#### Text to read
========

Meristem Land and Science: Driving Progress in Sustainability


Beef life cycle assessment shows greenhouse gas opportunities

Results provide a baseline on the issue and insights toward mitigation strategies

Posted: July 16, 2013

At a time when everything from 'credits' and 'offsets' to 'environmental footprints' are making news and creating new expectations for livestock production, a new tool has emerged to help beef producers and their industry drive progress and find solutions.

Researchers at Agriculture and Agri-Food Canada (AAFC) have conducted a first-of-its kind life cycle assessment for GHG emissions from beef production in Canada. This landmark development that sets the stage for a much better understanding of what Canada's beef sector contributes and what can be done to minimize emissions while upholding a productive and competitive industry.

The assessment was conducted through a multi-faceted research effort that involved using the leading-edge 'Holos' modeling software program, which is designed as a tool to estimate and reduce greenhouse gas emissions from farms. The assessment captures a comprehensive, whole farm view of what contributes to emissions from beef operations during the full life cycle of beef cattle. It quantifies and dissects the sources of emissions from all inputs and components related to production, providing a sophisticated look at the hurdles and potential opportunities for GHG reduction.

"The issue of GHG emissions has been particularly challenging for the beef industry in part because of the multiple production levels and different approaches that exist within the beef sector," says Dr. Karen Beauchemin of AAFC Lethbridge, a lead researcher on the project. "With the life cycle assessment of GHG emissions from beef production, integrated with Holos, we now have a much clearer picture of this issue and what some of the best options might be to improve our efficiency and meet the rising pressures and expectations around this issue."

For strong progress to occur, any changes or fine tuning to production approaches need to make sense for beef operations on levels other than simply emissions reduction, says Beauchemin. "With the assessment in place, the focus as we look further at mitigation opportunities is finding ways to reduce emissions that also have economic benefits or other advantages for the producers. We're encouraged that the findings show the Canadian beef sector is already highly efficient and there is good potential for further improvements that fit this 'win-win' scenario."

========

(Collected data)
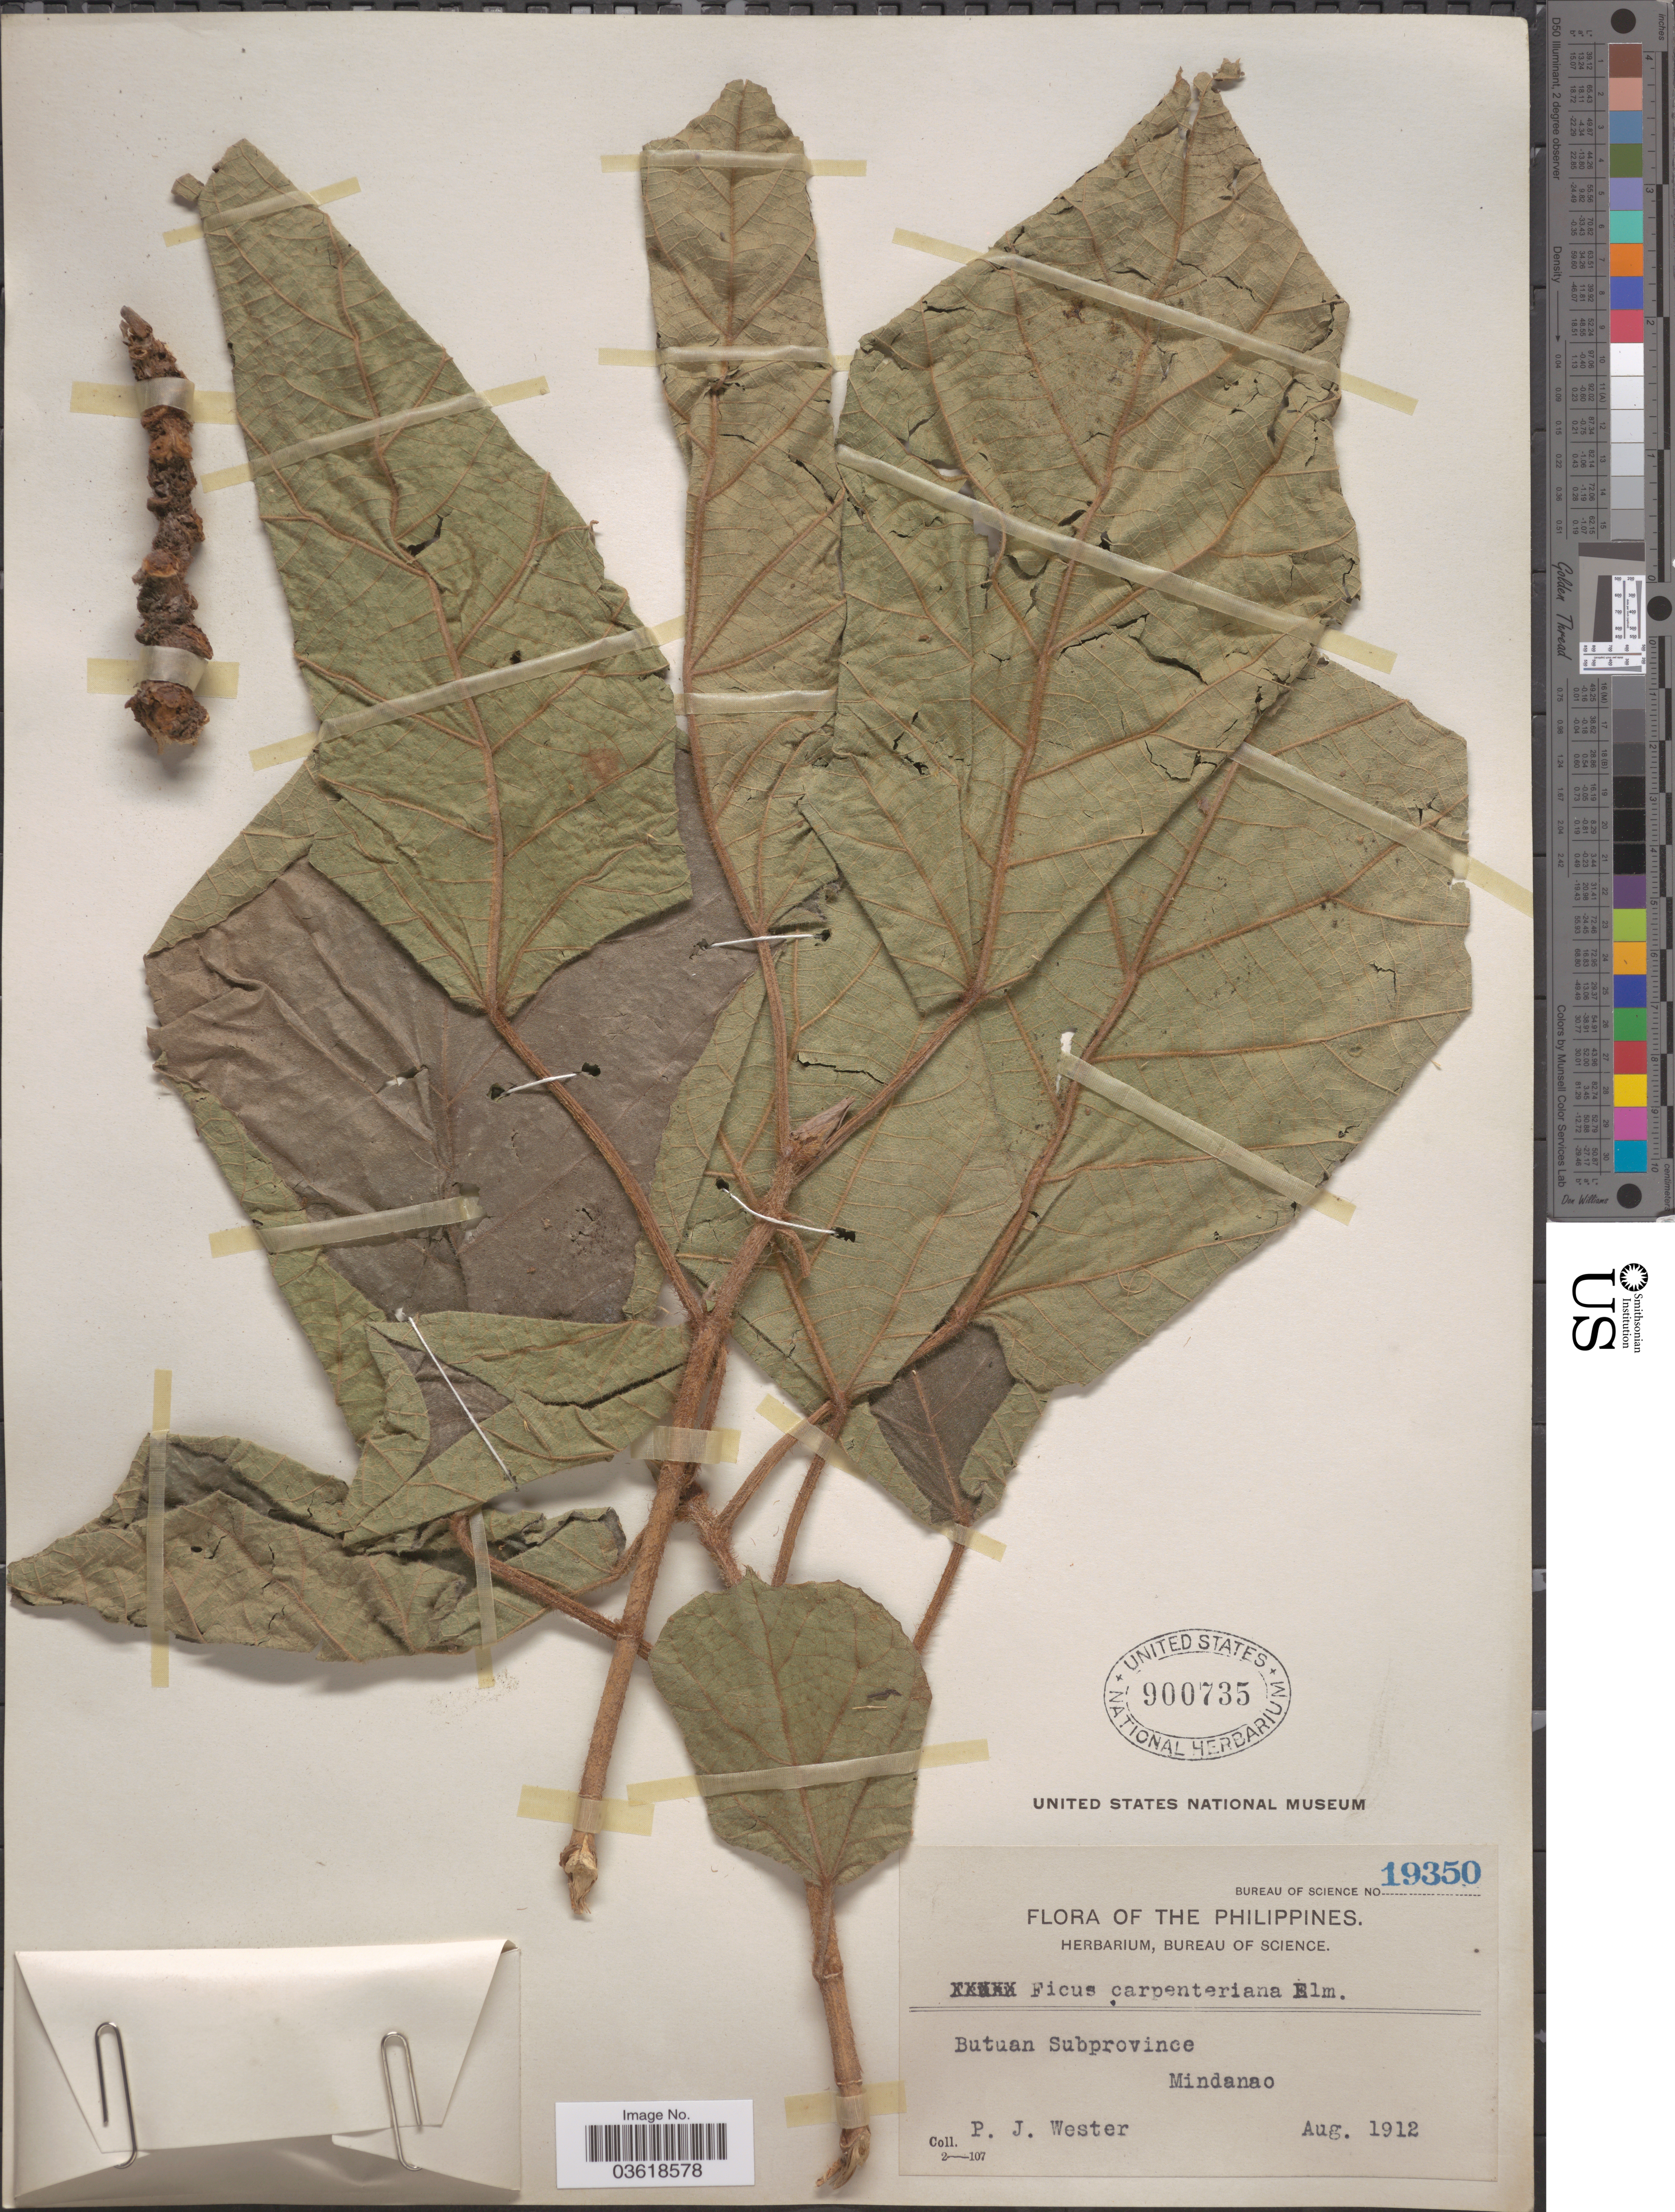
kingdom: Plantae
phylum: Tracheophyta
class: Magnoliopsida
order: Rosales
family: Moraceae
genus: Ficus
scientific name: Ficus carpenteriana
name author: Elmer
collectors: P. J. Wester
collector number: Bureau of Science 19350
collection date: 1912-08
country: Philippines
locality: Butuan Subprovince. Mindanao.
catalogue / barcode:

========

#### Jobs
**a)** Print the passage of the beef emissions article that opens with the words containing "The assessment was" and closes with "for GHG reduction.".
**b)** According to the beef emissions article, which modeling software program was used to conduct the life cycle assessment?

#### Outputs
**a)**
The assessment was conducted through a multi-faceted research effort that involved using the leading-edge 'Holos' modeling software program, which is designed as a tool to estimate and reduce greenhouse gas emissions from farms. The assessment captures a comprehensive, whole farm view of what contributes to emissions from beef operations during the full life cycle of beef cattle. It quantifies and dissects the sources of emissions from all inputs and components related to production, providing a sophisticated look at the hurdles and potential opportunities for GHG reduction.

**b)** Holos